A small, handwritten sign posted inside of a business on South Sixth Avenue announces a coming change—at least to customers who are paying close attention.
After stating that payday loans will no longer be available after the end of the month, it proclaims: "Beginning July 1, we will be offering 'registration' loans!!"
Opponents of the payday-loan industry believe the same thing will happen at a number of Tucson's 90 or so businesses that presently offer the high-interest-rate loans.
Representatives of four payday-lending companies, plus a national spokesman for the industry, didn't respond to requests for comment. Opponents of the industry, though, were happy to give their side and predict what the future will bring.
"Some of the stores will go away, right away," says David Higuera, of Arizonans for Responsible Lending, "but others will hang on."
Higuera thinks the businesses that remain will provide other services, such as alternative high-interest-rate loans, including auto-title loans. However, he notes that auto-title loans are already offered by some Tucson businesses.
Another important distinction between auto-title and payday loans, Higuera says, is how they are secured.
"I believe people will be more hesitant to put their car on the line than a check," he states.

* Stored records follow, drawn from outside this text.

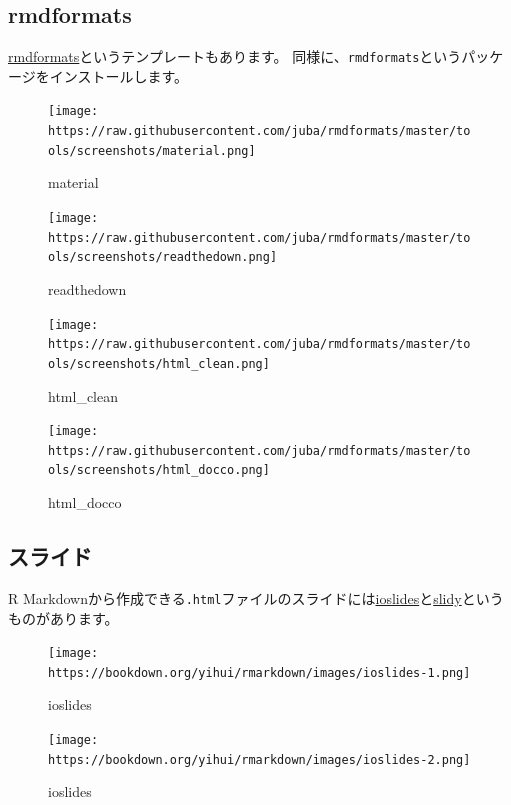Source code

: \documentclass[]{bxjsreport}
\let\asdf\section
\renewcommand{\section}{\chapter}
\let\asdff\subsection
\renewcommand{\subsection}{\asdf}
\renewcommand{\subsubsection}{\asdff}
\begin{document}
\hypertarget{rmdformats}{%
\subsubsection{rmdformats}\label{rmdformats}}

\href{https://github.com/juba/rmdformats}{rmdformats}というテンプレートもあります。
同様に、\texttt{rmdformats}というパッケージをインストールします。

\begin{figure}
\centering
\texttt{[image: https://raw.githubusercontent.com/juba/rmdformats/master/tools/screenshots/material.png]}
\caption{material}
\end{figure}

\begin{figure}
\centering
\texttt{[image: https://raw.githubusercontent.com/juba/rmdformats/master/tools/screenshots/readthedown.png]}
\caption{readthedown}
\end{figure}

\begin{figure}
\centering
\texttt{[image: https://raw.githubusercontent.com/juba/rmdformats/master/tools/screenshots/html\_clean.png]}
\caption{html\_clean}
\end{figure}

\begin{figure}
\centering
\texttt{[image: https://raw.githubusercontent.com/juba/rmdformats/master/tools/screenshots/html\_docco.png]}
\caption{html\_docco}
\end{figure}

\hypertarget{ux30b9ux30e9ux30a4ux30c9}{%
\subsubsection{スライド}\label{ux30b9ux30e9ux30a4ux30c9}}

R Markdownから作成できる\texttt{.html}ファイルのスライドには\href{https://bookdown.org/yihui/rmarkdown/ioslides-presentation.html}{ioslides}と\href{https://bookdown.org/yihui/rmarkdown/slidy-presentation.html}{slidy}というものがあります。

\begin{figure}
\centering
\texttt{[image: https://bookdown.org/yihui/rmarkdown/images/ioslides-1.png]}
\caption{ioslides}
\end{figure}

\begin{figure}
\centering
\texttt{[image: https://bookdown.org/yihui/rmarkdown/images/ioslides-2.png]}
\caption{ioslides}
\end{figure}
\end{document}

Jean Ann Fox, director of the Consumer Federation of America, says that because a vehicle must usually be paid off for an owner to get an auto-title loan, "there's a smaller (customer) population for these loans, and they're off-limits to the military."
Nationally, "auto-title loans average about $300," Fox says, "and the loan is paid in full at the end of the month. If it isn't paid, the car is towed."

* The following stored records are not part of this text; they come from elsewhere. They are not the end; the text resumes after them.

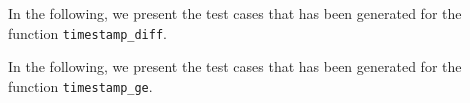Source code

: In the following, we present the test cases that has been generated for the function \texttt{timestamp\_diff}.





In the following, we present the test cases that has been generated for the function \texttt{timestamp\_ge}.


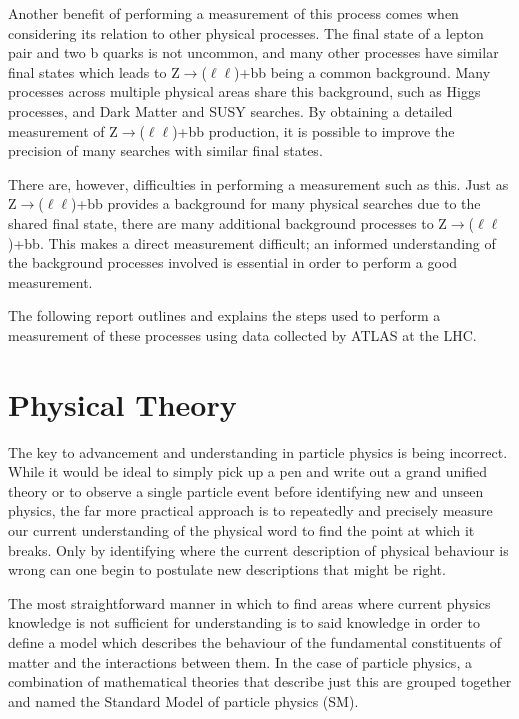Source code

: \documentclass[12pt,a4paper,epsf,portrait,times,epsfig]{report}
\begin{document}
	Another benefit of performing a measurement of this process comes when considering its relation to other physical processes. The final state of a lepton pair and two b quarks is not	uncommon, and many other processes have similar final states which leads to Z$\rightarrow$($\ell\ell$)+bb being a common background. Many processes across multiple physical areas share this background, such as Higgs processes, and Dark Matter and SUSY searches. By obtaining a detailed measurement of Z$\rightarrow$($\ell\ell$)+bb production, it is possible to improve the precision
	of many searches with similar final states. \par

	There are, however, difficulties in performing a measurement such as this. Just as Z$\rightarrow$($\ell\ell$)+bb provides a background for many physical searches due to the shared final state, there are many additional background processes to Z$\rightarrow$($\ell\ell$)+bb. This makes a direct measurement difficult; an informed understanding of the background processes involved is essential in order to perform a good measurement. \par

	The following report outlines and explains the steps used to perform a measurement of these processes using data collected by ATLAS at the LHC.

	\newpage
	
	\chapter{Physical Theory}
	
	The key to advancement and understanding in particle physics is being incorrect. While it would be ideal to simply pick up a pen and write out a grand unified theory or to observe a single particle event before identifying new and unseen physics, the far more practical approach is to repeatedly and precisely measure our current understanding of the physical word to find the point at which it breaks. Only by identifying where the current description of physical behaviour is wrong can one begin to postulate new descriptions that might be right. \par

	The most straightforward manner in which to find areas where current physics knowledge is not sufficient for understanding is to said knowledge in order to define a model which describes the behaviour of the fundamental constituents of matter and the interactions between them. In the case of particle physics, a combination of mathematical theories that describe just this are grouped together and named the Standard Model of particle physics (SM). 
\end{document}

Arizona law, Fox says, allows companies offering auto-title loans of $500 or less to charge up to a 204 percent annual interest rate; loans between $500 and $2,500 can be charged an interest rate of up to 180 percent.

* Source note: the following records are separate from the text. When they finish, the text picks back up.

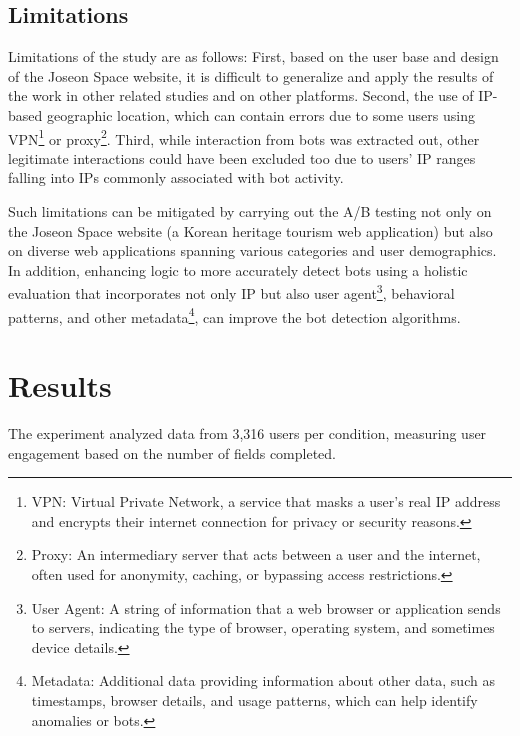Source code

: \documentclass[conference]{IEEEtran}
\begin{document}
\subsection{Limitations}

Limitations of the study are as follows: First, based on the user base and design of the Joseon Space website, it is difficult to generalize and apply the results of the work in other related studies and on other platforms. Second, the use of IP-based geographic location, which can contain errors due to some users using VPN\footnote{VPN: Virtual Private Network, a service that masks a user's real IP address and encrypts their internet connection for privacy or security reasons.} or proxy\footnote{Proxy: An intermediary server that acts between a user and the internet, often used for anonymity, caching, or bypassing access restrictions.}. Third, while interaction from bots was extracted out, other legitimate interactions could have been excluded too due to users' IP ranges falling into IPs commonly associated with bot activity.

Such limitations can be mitigated by carrying out the A/B testing not only on the Joseon Space website (a Korean heritage tourism web application) but also on diverse web applications spanning various categories and user demographics. In addition, enhancing logic to more accurately detect bots using a holistic evaluation that incorporates not only IP but also user agent\footnote{User Agent: A string of information that a web browser or application sends to servers, indicating the type of browser, operating system, and sometimes device details.}, behavioral patterns, and other metadata\footnote{Metadata: Additional data providing information about other data, such as timestamps, browser details, and usage patterns, which can help identify anomalies or bots.}, can improve the bot detection algorithms.



\section{Results}
\label{sec:results}

The experiment analyzed data from 3,316 users per condition, measuring user engagement based on the number of fields completed.
\end{document}
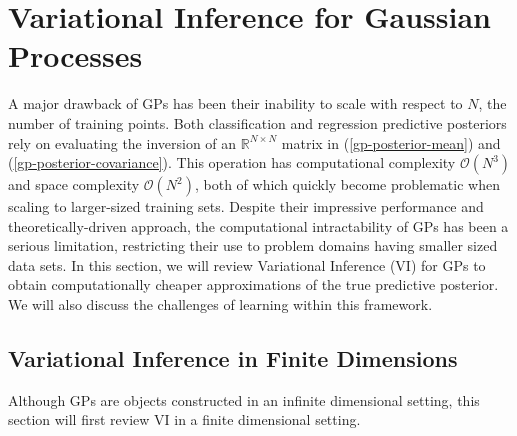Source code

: \documentclass{article}
\numberwithin{equation}{section}
\begin{document}
\section{Variational Inference for Gaussian Processes}\label{section:vi-gp}
A major drawback of GPs has been their inability to scale with respect to $N$, the number of training points.
Both classification and regression predictive posteriors rely on evaluating the inversion of an $\mathbb{R}^{N \times N}$ matrix in (\ref{gp-posterior-mean}) and (\ref{gp-posterior-covariance}).
This operation has computational complexity $\mathcal{O}(N^3)$ and space complexity $\mathcal{O}(N^2)$, both of which quickly become problematic when scaling to larger-sized training sets.
Despite their impressive performance and theoretically-driven approach, the computational intractability of GPs has been a serious limitation, restricting their use to problem domains having smaller sized data sets.
In this section, we will review Variational Inference (VI) for GPs to obtain computationally cheaper approximations of the true predictive posterior.
We will also discuss the challenges of learning within this framework.

\subsection{Variational Inference in Finite Dimensions}\label{section:vi-in-finite-dimensions}
Although GPs are objects constructed in an infinite dimensional setting, this section will first review VI in a finite dimensional setting.
\end{document}
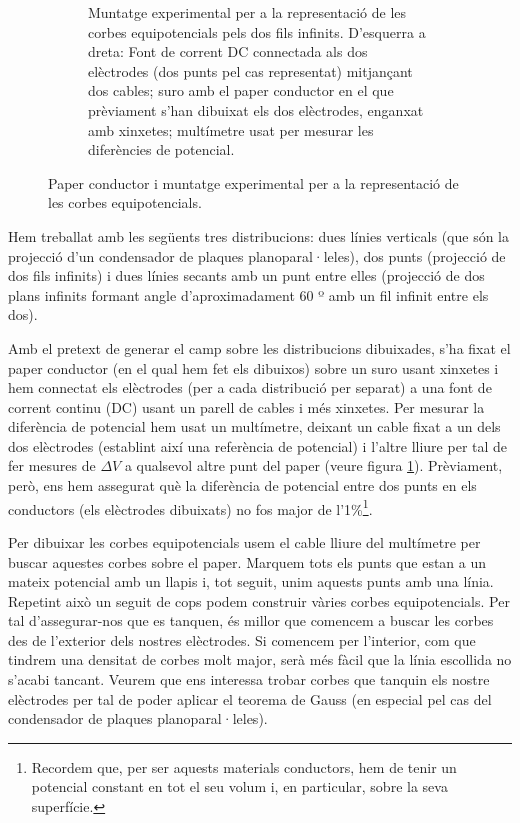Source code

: \documentclass[a4paper,10.5pt]{report}
\begin{document}
\begin{figure}[h]
\begin{subfigure}{0.45\textwidth}
		\caption{Muntatge experimental per a la representació de les corbes equipotencials pels dos fils infinits. D'esquerra a dreta: Font de corrent DC connectada als dos elèctrodes (dos punts pel cas representat) mitjançant dos cables; suro amb el paper conductor en el que prèviament s'han dibuixat els dos elèctrodes, enganxat amb xinxetes; multímetre usat per mesurar les diferències de potencial.}
		\label{fig1.1b}
	\end{subfigure}
	\caption{Paper conductor i muntatge experimental per a la representació de les corbes equipotencials.}
	\label{fig1.1}
\end{figure}

Hem treballat amb les següents tres distribucions: dues línies verticals (que són la projecció d'un condensador de plaques planoparal·leles), dos punts (projecció de dos fils infinits) i dues línies secants amb un punt entre elles (projecció de dos plans infinits formant angle d'aproximadament 60 º amb un fil infinit entre els dos).

Amb el pretext de generar el camp sobre les distribucions dibuixades, s'ha fixat el paper conductor (en el qual hem fet els dibuixos) sobre un suro usant xinxetes i hem connectat els elèctrodes (per a cada distribució per separat) a una font de corrent continu (DC) usant un parell de cables i més xinxetes. Per mesurar la diferència de potencial hem usat un multímetre, deixant un cable fixat a un dels dos elèctrodes (establint així una referència de potencial) i l'altre lliure per tal de fer mesures de $\Delta V$ a qualsevol altre punt del paper (veure figura \ref{fig1.1b}). Prèviament, però, ens hem assegurat què la diferència de potencial entre dos punts en els conductors (els elèctrodes dibuixats) no fos major de l'1\%\footnote{Recordem que, per ser aquests materials conductors, hem de tenir un potencial constant en tot el seu volum i, en particular, sobre la seva superfície.}.

Per dibuixar les corbes equipotencials usem el cable lliure del multímetre per buscar aquestes corbes sobre el paper. Marquem tots els punts que estan a un mateix potencial amb un llapis i, tot seguit, unim aquests punts amb una línia. Repetint això un seguit de cops podem construir vàries corbes equipotencials. Per tal d'assegurar-nos que es tanquen, és millor que comencem a buscar les corbes des de l'exterior dels nostres elèctrodes. Si comencem per l'interior, com que tindrem una densitat de corbes molt major, serà més fàcil que la línia escollida no s'acabi tancant. Veurem que ens interessa trobar corbes que tanquin els nostre elèctrodes per tal de poder aplicar el teorema de Gauss (en especial pel cas del condensador de plaques planoparal·leles).
\end{document}
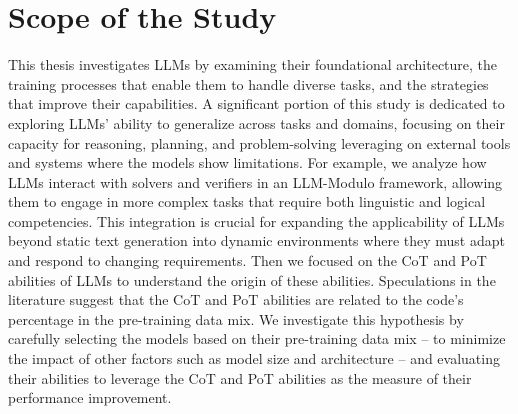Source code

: \section*{Scope of the Study}
This thesis investigates LLMs by examining their foundational architecture, the training processes that enable them to handle diverse tasks, and the strategies that improve their capabilities.
A significant portion of this study is dedicated to exploring LLMs' ability to generalize across tasks and domains, focusing on their capacity for reasoning, planning, and problem-solving leveraging on external tools and systems where the models show limitations.
For example, we analyze how LLMs interact with solvers and verifiers in an LLM-Modulo framework, allowing them to engage in more complex tasks that require both linguistic and logical competencies.
This integration is crucial for expanding the applicability of LLMs beyond static text generation into dynamic environments where they must adapt and respond to changing requirements.
Then we focused on the CoT and PoT abilities of LLMs to understand the origin of these abilities.
Speculations in the literature suggest that the CoT and PoT abilities are related to the code's percentage in the pre-training data mix.
We investigate this hypothesis by carefully selecting the models based on their pre-training data mix -- to minimize the impact of other factors such as model size and architecture -- and evaluating their abilities to leverage the CoT and PoT abilities as the measure of their performance improvement.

That may sound like a lot, especially considering that an annual interest rate cap of 36 percent limits many loans in Arizona. But that high figure is nothing when compared to the interest rates charged by the payday-loan industry.
A decade ago, the state Legislature exempted payday loans of $500 or less from the maximum cap, allowing an annual interest rate of more than 450 percent to be charged. In response, payday-loan establishments sprang up by the hundreds in storefronts across the state. By 2008, according to Higuera, there were 110 in Pima County alone.
The Legislature, however, placed a 10-year sunset clause in the exemption law, meaning the payday-loan industry would expire in 2010 unless it got an extension.
Two years ago, payday-loan companies poured $14 million into a ballot initiative and a corresponding campaign to convince Arizonans that the industry had merits. However, the attempt at a continuation was crushed at the polls.
Payday-loan lobbyists then tried to get this year's Legislature to grant a last-minute reprieve, but that effort also failed.
"That was a bipartisan rejection," Higuera says of a Legislature not usually known for cross-party cooperation.
Higuera says the almost-all-volunteer effort to end the payday-loan exemption is a major accomplishment.
"It showed that grassroots activism still works," he says. "There are a lot of people interested in seeing the end of this predatory lending."
However, it wouldn't surprise Higuera if lobbyists made another attempt to revive the industry next year. In an e-mail, he writes that in 2008, Tucson's payday-loan businesses "were doing a combined $130.7 million in loan volume. Of that, we can estimate that $99.3 million of that was based on churning loans to repeat borrowers."
Churned loans, Higuera says, represent 76 percent of the payday-loan volume: These loans are made to borrowers "who have to take out another payday loan before their next pay period after 'paying off' a previous payday loan. In other words, the industry's entire business model is based on the trapped borrower."
After July 1, however, those loans will no longer be legal. To ensure the loans are no longer being made, Arizona Attorney General Terry Goddard, who is running for governor, launched Operation Sunset last week.
As part of his office's effort, Goddard sent out a letter to the industry, saying: "Be advised that I intend to use every available legal tool to enforce the sunset of payday loans in Arizona."
While payday-loan stores may try to change the types of loans they offer in an effort to stay in business, Higuera doesn't think those efforts will succeed.
"Within 18 months, I anticipate the majority (of payday-loan businesses) will have closed, because payday loans were their cash cow," he predicts.
The disappearance of these loans won't bother Jimmy Estrada. As he left a store last week that offers payday loans in addition a number of other services, he acknowledged that because of a family crisis, he once obtained a payday loan.
"It won't inconvenience me, because I manage my money better now," he said.